• _CONSIGNES DE TRAVAIL_
Poursuivez l'extrait sur la réécriture des Mémoires d'Aubert de Gaspé à partir de sa dernière phrase.

Entre « comprendre » et « conspuer » les « horreurs de la Révolution française », entre ces « quelques démocrates » que l’on excepte du sentiment de la douleur générale et ce « maudi [sic] scélérat » qui se réjouissait de voir le tyran guillotiné mais que « la main de fer » d’un gentilhomme écrase fort opportunément sur le plancher, entre ces deux récits, en somme, le manuscrit révèle l’existence d’un travail de réécriture dont on aperçoit immédiatement et l’importance et la portée. Dans l’intervalle, Aubert de Gaspé s’est, à l’évidence, déterminé à adopter une posture qui tend à effacer le plus possible toute trace d’une véhémence politique où s’illustraient avec fougue les positions résolument contre-révolutionnaires des membres de la caste aristocratique dont il se réclame partout avec fierté. En fonction de cette stratégie historiographique, qui est le fruit d’un lent mûrissement, ses Mémoires réussissent l’exploit de métamorphoser une invective aristocratique en une douleur dont sont saisies toutes les « âmes sensibles » et, surtout, à transformer le personnage du gentilhomme en une figure aimable. Seul l’ethos d’un homme du monde poli et sensible, et non pas celui d’un privilégié brutal, pouvait bien sûr illuminer le souvenir de la noblesse canadienne dans la conscience nationale.

• _DOCUMENTS SOURCES_
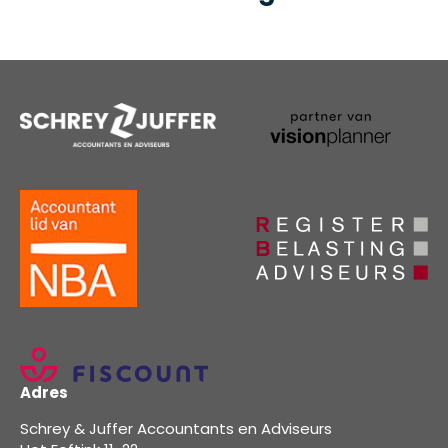
Adres
Schrey & Juffer Accountants en Adviseurs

• _RÉPONSE AU PROBLÈME_
Un art de la négligence étudiée

Tout le travail de réécriture dont témoigne le manuscrit des Mémoires permet de mieux comprendre les principes régissant l’ordonnancement des chapitres et, par conséquent, la structure du livre et la liberté de ton qui en caractérise le style. En effet, les passages retranchés, les ajouts consignés dans les marges, les corrections faites au fil de la plume ou plus tardivement, ou encore les rares déplacements de fragments, qui seront pour l’essentiel conservés par la suite, ont pour but non seulement de préciser des descriptions ou des faits et d’alléger la syntaxe, mais encore de donner plus de justesse au ton employé, en supprimant notamment l’expression brutale des passions politiques. Cependant, la réécriture, qui semble avoir été effectuée par couches successives au fil des états, conduit surtout à l’amplification du texte en vue de l’imprimé à la faveur d’une lente transformation de la matière accumulée. Les marges sont souvent réservées à ce type de travail : les insertions de notes de bas de page, dont l’auteur prévoit le contenu et l’emplacement, ainsi que les ajouts signalés dans le texte par des lettres grecques (figure 2) y prennent place. À ce titre, le manuscrit ressemble davantage à un document ; dans l’imprimé, l’auteur fera disparaître quelques-unes de ces notes de bas de page, ainsi que plusieurs passages dans lesquels il s’adressait directement au lecteur.

Figure 2

Aubert de Gaspé, Philippe, 1786-1871. Manuscrit des Mémoires: [extraits]. Avant 1866 Chap. VII, p. 1. No MS-912.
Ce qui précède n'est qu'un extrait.